• SOURCE INFORMATION:

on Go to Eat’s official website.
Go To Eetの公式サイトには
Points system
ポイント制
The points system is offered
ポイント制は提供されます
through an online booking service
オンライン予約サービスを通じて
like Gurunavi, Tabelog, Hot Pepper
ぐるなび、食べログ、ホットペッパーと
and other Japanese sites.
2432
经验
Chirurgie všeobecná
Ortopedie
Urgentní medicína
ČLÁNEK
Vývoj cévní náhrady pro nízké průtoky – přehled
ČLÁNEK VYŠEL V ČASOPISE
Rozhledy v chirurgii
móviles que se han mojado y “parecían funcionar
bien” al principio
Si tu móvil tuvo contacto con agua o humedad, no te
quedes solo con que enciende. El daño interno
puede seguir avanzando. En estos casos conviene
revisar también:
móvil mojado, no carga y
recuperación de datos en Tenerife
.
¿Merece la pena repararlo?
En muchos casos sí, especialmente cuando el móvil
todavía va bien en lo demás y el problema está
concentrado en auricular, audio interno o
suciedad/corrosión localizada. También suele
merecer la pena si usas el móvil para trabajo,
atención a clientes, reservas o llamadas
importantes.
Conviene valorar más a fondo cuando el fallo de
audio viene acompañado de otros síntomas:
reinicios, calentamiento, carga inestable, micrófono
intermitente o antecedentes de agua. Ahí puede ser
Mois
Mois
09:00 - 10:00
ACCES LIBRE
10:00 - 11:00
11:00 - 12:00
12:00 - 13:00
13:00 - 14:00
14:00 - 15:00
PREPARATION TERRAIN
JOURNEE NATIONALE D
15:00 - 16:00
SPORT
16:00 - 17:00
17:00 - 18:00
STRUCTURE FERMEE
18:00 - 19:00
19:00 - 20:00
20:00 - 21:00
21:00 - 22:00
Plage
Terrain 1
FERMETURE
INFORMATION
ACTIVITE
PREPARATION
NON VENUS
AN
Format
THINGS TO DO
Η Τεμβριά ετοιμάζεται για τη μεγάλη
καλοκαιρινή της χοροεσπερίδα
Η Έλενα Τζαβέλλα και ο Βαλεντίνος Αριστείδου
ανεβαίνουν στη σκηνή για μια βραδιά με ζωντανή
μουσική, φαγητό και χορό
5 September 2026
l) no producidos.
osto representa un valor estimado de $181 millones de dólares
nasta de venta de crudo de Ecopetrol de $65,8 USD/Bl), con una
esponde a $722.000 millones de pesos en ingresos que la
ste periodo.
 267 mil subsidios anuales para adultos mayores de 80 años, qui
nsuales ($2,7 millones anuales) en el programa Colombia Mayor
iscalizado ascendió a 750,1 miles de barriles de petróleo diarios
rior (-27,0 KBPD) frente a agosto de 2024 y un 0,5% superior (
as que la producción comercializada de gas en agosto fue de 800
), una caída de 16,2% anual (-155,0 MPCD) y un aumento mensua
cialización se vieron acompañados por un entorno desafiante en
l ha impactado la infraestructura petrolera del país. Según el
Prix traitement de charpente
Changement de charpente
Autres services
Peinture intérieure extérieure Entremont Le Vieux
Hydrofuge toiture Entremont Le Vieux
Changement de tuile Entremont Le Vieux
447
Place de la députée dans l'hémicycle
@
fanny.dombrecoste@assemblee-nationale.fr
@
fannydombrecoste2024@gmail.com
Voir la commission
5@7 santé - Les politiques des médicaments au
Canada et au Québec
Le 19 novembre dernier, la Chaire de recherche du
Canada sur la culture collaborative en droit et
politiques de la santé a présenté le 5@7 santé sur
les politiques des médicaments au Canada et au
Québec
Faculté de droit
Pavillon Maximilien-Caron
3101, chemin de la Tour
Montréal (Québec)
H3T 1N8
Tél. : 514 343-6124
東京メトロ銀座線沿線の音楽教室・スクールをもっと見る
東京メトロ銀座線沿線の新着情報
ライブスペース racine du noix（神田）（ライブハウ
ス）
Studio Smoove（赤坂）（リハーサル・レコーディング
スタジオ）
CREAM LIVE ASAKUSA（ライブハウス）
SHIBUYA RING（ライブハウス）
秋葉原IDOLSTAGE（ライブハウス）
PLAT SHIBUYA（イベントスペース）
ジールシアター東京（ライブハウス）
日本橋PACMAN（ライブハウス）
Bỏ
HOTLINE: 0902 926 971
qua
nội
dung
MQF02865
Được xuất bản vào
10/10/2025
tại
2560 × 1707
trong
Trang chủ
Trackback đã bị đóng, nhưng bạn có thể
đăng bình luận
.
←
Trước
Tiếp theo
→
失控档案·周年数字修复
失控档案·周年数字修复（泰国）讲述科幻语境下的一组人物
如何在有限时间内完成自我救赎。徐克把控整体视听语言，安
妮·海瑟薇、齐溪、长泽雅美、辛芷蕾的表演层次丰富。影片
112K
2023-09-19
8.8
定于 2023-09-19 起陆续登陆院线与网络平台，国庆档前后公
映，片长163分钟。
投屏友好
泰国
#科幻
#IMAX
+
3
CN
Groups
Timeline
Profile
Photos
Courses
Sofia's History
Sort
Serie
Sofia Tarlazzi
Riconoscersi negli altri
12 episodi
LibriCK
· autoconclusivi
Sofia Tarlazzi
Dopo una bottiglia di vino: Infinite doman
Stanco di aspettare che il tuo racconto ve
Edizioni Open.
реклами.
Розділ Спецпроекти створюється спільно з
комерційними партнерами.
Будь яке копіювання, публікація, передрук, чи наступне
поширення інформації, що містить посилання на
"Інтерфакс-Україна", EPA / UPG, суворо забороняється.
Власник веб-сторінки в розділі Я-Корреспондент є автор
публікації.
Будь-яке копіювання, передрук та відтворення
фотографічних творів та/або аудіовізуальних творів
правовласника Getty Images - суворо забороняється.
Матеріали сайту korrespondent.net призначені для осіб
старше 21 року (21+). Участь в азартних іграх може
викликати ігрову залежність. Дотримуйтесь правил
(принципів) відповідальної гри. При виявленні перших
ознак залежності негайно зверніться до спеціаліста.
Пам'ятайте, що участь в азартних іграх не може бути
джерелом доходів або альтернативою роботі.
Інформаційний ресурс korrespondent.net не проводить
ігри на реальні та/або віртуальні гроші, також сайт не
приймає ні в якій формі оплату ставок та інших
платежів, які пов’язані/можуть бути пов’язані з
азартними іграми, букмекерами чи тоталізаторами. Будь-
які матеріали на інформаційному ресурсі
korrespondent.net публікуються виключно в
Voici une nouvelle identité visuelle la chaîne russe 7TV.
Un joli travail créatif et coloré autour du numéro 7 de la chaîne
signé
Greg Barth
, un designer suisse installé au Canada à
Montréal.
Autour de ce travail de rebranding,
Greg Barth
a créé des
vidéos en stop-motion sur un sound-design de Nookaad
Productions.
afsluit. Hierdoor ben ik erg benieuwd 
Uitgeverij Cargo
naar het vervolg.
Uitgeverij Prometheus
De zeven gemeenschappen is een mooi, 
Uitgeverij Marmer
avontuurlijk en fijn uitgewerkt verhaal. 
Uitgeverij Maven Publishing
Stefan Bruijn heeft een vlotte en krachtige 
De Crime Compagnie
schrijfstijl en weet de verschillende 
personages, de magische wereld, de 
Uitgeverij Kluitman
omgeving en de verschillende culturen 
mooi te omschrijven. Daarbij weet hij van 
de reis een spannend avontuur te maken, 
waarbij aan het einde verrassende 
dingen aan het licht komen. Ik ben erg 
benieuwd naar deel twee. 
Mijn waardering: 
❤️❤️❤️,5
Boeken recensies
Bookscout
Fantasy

• TASK GOAL: The job here is to find each line above with the word "agua" and copy it.

• RESPONSE TO THIS EXERCISE:
Si tu móvil tuvo contacto con agua o humedad, no te
intermitente o antecedentes de agua. Ahí puede ser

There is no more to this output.